[The problem] Please retype every line that follows, keeping each one identical to the original.

[Data extracts]
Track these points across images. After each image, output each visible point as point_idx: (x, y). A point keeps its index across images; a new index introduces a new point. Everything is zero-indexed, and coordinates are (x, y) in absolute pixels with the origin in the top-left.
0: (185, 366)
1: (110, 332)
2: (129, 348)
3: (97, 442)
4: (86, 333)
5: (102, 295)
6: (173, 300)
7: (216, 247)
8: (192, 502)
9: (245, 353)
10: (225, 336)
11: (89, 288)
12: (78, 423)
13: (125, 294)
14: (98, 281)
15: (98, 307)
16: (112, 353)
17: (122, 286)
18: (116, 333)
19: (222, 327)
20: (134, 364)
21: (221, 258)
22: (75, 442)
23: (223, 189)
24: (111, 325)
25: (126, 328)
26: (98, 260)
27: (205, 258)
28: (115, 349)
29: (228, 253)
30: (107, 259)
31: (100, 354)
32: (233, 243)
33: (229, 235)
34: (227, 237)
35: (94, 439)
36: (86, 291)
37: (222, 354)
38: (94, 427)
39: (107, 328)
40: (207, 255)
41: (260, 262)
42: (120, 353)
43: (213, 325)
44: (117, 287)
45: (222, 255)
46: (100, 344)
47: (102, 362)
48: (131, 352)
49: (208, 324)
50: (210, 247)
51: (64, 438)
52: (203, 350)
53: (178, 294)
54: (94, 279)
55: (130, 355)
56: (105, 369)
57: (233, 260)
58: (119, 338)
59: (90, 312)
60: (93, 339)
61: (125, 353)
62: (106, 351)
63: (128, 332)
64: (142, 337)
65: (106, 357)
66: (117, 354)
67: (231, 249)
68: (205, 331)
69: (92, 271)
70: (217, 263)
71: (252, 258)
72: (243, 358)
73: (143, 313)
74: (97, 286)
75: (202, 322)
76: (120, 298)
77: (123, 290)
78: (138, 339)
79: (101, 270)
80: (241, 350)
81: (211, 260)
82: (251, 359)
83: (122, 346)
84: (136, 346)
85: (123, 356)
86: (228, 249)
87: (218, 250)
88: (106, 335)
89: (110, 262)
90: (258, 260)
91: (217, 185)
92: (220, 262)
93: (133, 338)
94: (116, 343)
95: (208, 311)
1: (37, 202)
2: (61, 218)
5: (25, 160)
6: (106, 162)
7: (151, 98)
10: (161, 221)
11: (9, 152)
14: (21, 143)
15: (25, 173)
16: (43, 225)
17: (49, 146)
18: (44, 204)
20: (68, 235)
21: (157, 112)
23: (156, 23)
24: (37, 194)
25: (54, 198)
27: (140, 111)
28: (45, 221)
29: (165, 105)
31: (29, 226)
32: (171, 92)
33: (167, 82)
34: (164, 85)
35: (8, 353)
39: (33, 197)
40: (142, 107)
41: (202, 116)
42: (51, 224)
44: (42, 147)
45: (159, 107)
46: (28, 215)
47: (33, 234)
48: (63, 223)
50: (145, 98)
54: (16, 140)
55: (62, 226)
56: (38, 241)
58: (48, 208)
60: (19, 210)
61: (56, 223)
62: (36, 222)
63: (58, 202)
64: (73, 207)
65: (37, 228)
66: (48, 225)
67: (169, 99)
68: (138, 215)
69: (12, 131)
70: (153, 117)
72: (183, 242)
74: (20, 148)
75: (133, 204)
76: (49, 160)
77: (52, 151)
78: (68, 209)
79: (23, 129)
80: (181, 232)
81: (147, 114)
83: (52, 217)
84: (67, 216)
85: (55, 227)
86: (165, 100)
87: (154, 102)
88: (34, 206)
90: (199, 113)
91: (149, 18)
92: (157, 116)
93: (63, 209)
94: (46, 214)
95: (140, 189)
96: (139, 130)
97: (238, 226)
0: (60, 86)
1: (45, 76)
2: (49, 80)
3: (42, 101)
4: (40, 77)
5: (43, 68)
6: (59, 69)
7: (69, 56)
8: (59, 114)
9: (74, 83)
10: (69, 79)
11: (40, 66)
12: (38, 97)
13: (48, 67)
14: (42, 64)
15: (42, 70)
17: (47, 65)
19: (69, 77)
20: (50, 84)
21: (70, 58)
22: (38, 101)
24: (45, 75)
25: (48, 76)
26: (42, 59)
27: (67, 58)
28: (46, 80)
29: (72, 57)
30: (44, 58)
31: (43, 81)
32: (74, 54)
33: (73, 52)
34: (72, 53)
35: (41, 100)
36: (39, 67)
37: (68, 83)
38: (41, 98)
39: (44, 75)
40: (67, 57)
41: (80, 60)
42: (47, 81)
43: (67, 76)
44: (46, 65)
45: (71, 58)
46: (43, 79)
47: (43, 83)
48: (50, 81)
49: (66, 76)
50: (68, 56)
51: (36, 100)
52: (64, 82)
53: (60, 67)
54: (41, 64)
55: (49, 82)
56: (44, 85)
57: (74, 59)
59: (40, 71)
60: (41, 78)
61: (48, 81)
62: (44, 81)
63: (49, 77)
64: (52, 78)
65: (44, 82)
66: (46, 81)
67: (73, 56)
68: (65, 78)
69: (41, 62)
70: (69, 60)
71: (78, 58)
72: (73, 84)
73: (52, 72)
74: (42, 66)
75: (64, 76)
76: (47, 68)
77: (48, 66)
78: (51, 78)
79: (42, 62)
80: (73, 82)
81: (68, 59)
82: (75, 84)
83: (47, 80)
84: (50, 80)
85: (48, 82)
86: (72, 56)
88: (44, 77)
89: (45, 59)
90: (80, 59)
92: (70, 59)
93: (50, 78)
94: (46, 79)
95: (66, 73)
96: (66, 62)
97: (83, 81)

[Your response]
Track these points across images. After each image, output each visible point as point_idx: (x, y). A point keeps its index across images; a new index introduces a new point. Everything is zero-indexed, and coordinates are (x, y) in absolute pixels with the origin in the top-left.
0: (185, 366)
1: (110, 332)
2: (129, 348)
3: (97, 442)
4: (86, 333)
5: (102, 295)
6: (173, 300)
7: (216, 247)
8: (192, 502)
9: (245, 353)
10: (225, 336)
11: (89, 288)
12: (78, 423)
13: (125, 294)
14: (98, 281)
15: (98, 307)
16: (112, 353)
17: (122, 286)
18: (116, 333)
19: (222, 327)
20: (134, 364)
21: (221, 258)
22: (75, 442)
23: (223, 189)
24: (111, 325)
25: (126, 328)
26: (98, 260)
27: (205, 258)
28: (115, 349)
29: (228, 253)
30: (107, 259)
31: (100, 354)
32: (233, 243)
33: (229, 235)
34: (227, 237)
35: (94, 439)
36: (86, 291)
37: (222, 354)
38: (94, 427)
39: (107, 328)
40: (207, 255)
41: (260, 262)
42: (120, 353)
43: (213, 325)
44: (117, 287)
45: (222, 255)
46: (100, 344)
47: (102, 362)
48: (131, 352)
49: (208, 324)
50: (210, 247)
51: (64, 438)
52: (203, 350)
53: (178, 294)
54: (94, 279)
55: (130, 355)
56: (105, 369)
57: (233, 260)
58: (119, 338)
59: (90, 312)
60: (93, 339)
61: (125, 353)
62: (106, 351)
63: (128, 332)
64: (142, 337)
65: (106, 357)
66: (117, 354)
67: (231, 249)
68: (205, 331)
69: (92, 271)
70: (217, 263)
71: (252, 258)
72: (243, 358)
73: (143, 313)
74: (97, 286)
75: (202, 322)
76: (120, 298)
77: (123, 290)
78: (138, 339)
79: (101, 270)
80: (241, 350)
81: (211, 260)
82: (251, 359)
83: (122, 346)
84: (136, 346)
85: (123, 356)
86: (228, 249)
87: (218, 250)
88: (106, 335)
89: (110, 262)
90: (258, 260)
91: (217, 185)
92: (220, 262)
93: (133, 338)
94: (116, 343)
95: (208, 311)
1: (37, 202)
2: (61, 218)
5: (25, 160)
6: (106, 162)
7: (151, 98)
10: (161, 221)
11: (9, 152)
14: (21, 143)
15: (25, 173)
16: (43, 225)
17: (49, 146)
18: (44, 204)
20: (68, 235)
21: (157, 112)
23: (156, 23)
24: (37, 194)
25: (54, 198)
27: (140, 111)
28: (45, 221)
29: (165, 105)
31: (29, 226)
32: (171, 92)
33: (167, 82)
34: (164, 85)
35: (8, 353)
39: (33, 197)
40: (142, 107)
41: (202, 116)
42: (51, 224)
44: (42, 147)
45: (159, 107)
46: (28, 215)
47: (33, 234)
48: (63, 223)
50: (145, 98)
54: (16, 140)
55: (62, 226)
56: (38, 241)
58: (48, 208)
60: (19, 210)
61: (56, 223)
62: (36, 222)
63: (58, 202)
64: (73, 207)
65: (37, 228)
66: (48, 225)
67: (169, 99)
68: (138, 215)
69: (12, 131)
70: (153, 117)
72: (183, 242)
74: (20, 148)
75: (133, 204)
76: (49, 160)
77: (52, 151)
78: (68, 209)
79: (23, 129)
80: (181, 232)
81: (147, 114)
83: (52, 217)
84: (67, 216)
85: (55, 227)
86: (165, 100)
87: (154, 102)
88: (34, 206)
90: (199, 113)
91: (149, 18)
92: (157, 116)
93: (63, 209)
94: (46, 214)
95: (140, 189)
96: (139, 130)
97: (238, 226)
0: (60, 86)
1: (45, 76)
2: (49, 80)
3: (42, 101)
4: (40, 77)
5: (43, 68)
6: (59, 69)
7: (69, 56)
8: (59, 114)
9: (74, 83)
10: (69, 79)
11: (40, 66)
12: (38, 97)
13: (48, 67)
14: (42, 64)
15: (42, 70)
17: (47, 65)
19: (69, 77)
20: (50, 84)
21: (70, 58)
22: (38, 101)
24: (45, 75)
25: (48, 76)
26: (42, 59)
27: (67, 58)
28: (46, 80)
29: (72, 57)
30: (44, 58)
31: (43, 81)
32: (74, 54)
33: (73, 52)
34: (72, 53)
35: (41, 100)
36: (39, 67)
37: (68, 83)
38: (41, 98)
39: (44, 75)
40: (67, 57)
41: (80, 60)
42: (47, 81)
43: (67, 76)
44: (46, 65)
45: (71, 58)
46: (43, 79)
47: (43, 83)
48: (50, 81)
49: (66, 76)
50: (68, 56)
51: (36, 100)
52: (64, 82)
53: (60, 67)
54: (41, 64)
55: (49, 82)
56: (44, 85)
57: (74, 59)
59: (40, 71)
60: (41, 78)
61: (48, 81)
62: (44, 81)
63: (49, 77)
64: (52, 78)
65: (44, 82)
66: (46, 81)
67: (73, 56)
68: (65, 78)
69: (41, 62)
70: (69, 60)
71: (78, 58)
72: (73, 84)
73: (52, 72)
74: (42, 66)
75: (64, 76)
76: (47, 68)
77: (48, 66)
78: (51, 78)
79: (42, 62)
80: (73, 82)
81: (68, 59)
82: (75, 84)
83: (47, 80)
84: (50, 80)
85: (48, 82)
86: (72, 56)
88: (44, 77)
89: (45, 59)
90: (80, 59)
92: (70, 59)
93: (50, 78)
94: (46, 79)
95: (66, 73)
96: (66, 62)
97: (83, 81)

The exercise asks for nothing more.